Supplied text Start Marker

RELATED: 17 Lower Back Exercises to Try for Stability And Strength

Risk of Forward Lean and Knee Stress

Back squats require you to lean forward slightly to maintain balance and stability, especially when you’re working with heavy loads. This forward-leaning torso position, combined with knee flexion during the descent phase, can cause discomfort in your knee joints. 

Based on the results of a biomechanical comparison5 of both squat variations, front squats may be a superior choice if you have knee problems. 

Front Squat Vs Back Squat: Which Should You Do?

Whether you should choose between front squats or back squats depends on your training style, fitness goals, and individual preferences. However, you can incorporate either variation into your programming. Both movements will provide results if you utilize proper form and work with an appropriate load. 

Beginners or those with mobility restrictions may benefit from starting with front squats to build foundational strength and address mobility issues. In addition, Olympic weightlifters and CrossFitters can rely on this exercise to develop power and coordination that carries over to their respective sport. 

Olympian Caine Wilkes doing back squat.

On the other hand, powerlifters or those focused on achieving maximum strength and muscle gains may prefer back squats. Whether you go with a high-bar or low-bar approach, you will likely be able to lift more than you would with a front squat. 

RELATED: Powerlifting Training

Front Squat Vs Back Squat: Final Thoughts

There’s no reason you have to ditch one squat variation for the other. Front and back squats each offer muscle- and strength-building benefits that can help you become a more confident, well-rounded athlete. Incorporating both versions into your workout routine will ultimately allow you to reap the best results, as you can effectively target your glutes, quads, hamstrings, and core, build strong, stable shoulder joints, and develop the technical prowess to master one of the most popular and effective movement patterns. 

Front Squat Vs Back Squat: FAQs

Should you do front squats or back squats?

Supplied text End Marker

**Work instructions:**
**1)** Summarize the squat comparison text in two sentences.
**2)** Decide whether each statement agrees with the squat comparison text, answering yes or no and quoting the words that decide it: (a) Back squats call for a slight forward lean to keep balance and stability. (b) The text advises picking one squat variation and dropping the other. (c) Beginners may benefit from starting with back squats.

Supplied data Start Marker

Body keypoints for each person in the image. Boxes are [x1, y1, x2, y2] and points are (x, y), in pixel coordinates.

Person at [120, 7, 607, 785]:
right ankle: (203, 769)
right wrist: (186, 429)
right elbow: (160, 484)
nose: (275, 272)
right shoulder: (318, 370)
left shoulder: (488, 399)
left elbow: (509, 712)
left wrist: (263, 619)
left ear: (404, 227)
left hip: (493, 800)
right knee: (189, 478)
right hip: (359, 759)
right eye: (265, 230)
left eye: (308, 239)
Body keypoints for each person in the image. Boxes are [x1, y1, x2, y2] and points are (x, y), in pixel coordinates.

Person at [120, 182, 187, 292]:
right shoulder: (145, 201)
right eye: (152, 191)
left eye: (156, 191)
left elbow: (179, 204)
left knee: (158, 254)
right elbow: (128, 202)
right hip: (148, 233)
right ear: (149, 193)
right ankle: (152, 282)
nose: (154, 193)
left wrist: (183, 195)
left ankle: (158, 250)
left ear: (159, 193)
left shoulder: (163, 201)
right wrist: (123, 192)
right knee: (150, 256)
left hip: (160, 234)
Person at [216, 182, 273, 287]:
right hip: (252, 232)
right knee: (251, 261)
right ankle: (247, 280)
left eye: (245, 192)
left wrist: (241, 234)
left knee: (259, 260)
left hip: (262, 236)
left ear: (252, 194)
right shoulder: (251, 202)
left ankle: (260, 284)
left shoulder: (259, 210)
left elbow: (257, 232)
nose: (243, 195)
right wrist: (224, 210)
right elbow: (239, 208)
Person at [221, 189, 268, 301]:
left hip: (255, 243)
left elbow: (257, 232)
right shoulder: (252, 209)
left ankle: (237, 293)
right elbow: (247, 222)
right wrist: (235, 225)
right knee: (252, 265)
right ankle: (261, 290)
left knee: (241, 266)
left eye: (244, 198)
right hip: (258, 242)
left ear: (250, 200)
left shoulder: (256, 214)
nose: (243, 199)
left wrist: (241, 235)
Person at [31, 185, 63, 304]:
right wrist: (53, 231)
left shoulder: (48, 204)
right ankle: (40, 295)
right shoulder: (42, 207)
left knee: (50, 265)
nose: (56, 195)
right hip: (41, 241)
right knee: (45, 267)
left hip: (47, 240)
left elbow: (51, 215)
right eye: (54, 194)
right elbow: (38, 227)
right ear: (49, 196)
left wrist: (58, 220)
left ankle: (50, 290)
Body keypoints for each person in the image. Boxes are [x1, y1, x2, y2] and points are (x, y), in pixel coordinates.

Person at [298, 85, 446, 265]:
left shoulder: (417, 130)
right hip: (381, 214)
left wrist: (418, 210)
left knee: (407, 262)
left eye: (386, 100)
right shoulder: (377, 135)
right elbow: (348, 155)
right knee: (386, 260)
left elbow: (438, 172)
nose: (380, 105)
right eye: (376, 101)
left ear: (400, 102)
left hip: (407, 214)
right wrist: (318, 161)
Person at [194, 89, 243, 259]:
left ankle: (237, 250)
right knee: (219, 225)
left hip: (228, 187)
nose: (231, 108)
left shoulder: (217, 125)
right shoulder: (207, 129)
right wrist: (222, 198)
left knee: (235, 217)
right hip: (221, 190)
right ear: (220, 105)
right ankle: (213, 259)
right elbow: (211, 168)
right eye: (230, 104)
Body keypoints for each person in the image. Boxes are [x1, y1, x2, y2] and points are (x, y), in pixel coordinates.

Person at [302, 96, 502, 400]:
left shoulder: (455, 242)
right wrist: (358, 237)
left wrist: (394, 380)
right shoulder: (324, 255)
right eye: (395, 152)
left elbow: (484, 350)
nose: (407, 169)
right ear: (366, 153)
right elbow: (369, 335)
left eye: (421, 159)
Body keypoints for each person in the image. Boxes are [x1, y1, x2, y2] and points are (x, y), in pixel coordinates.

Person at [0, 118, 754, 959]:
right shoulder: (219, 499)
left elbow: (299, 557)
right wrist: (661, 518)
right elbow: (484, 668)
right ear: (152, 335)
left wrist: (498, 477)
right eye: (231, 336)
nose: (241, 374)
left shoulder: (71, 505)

Supplied data End Marker

**Solutions:**
**1)** The forward lean that back squats require, combined with knee flexion on the way down, can cause knee discomfort, so front squats may be the better choice for people with knee problems. Front squats may help beginners, people with mobility restrictions, Olympic weightlifters and CrossFitters, back squats may suit powerlifters and anyone after maximum strength and muscle gains, and using both gives the best results.

**2)**
(a) Yes: "Back squats require you to lean forward slightly to maintain balance and stability"
(b) No: "There’s no reason you have to ditch one squat variation for the other."
(c) No: "Beginners or those with mobility restrictions may benefit from starting with front squats"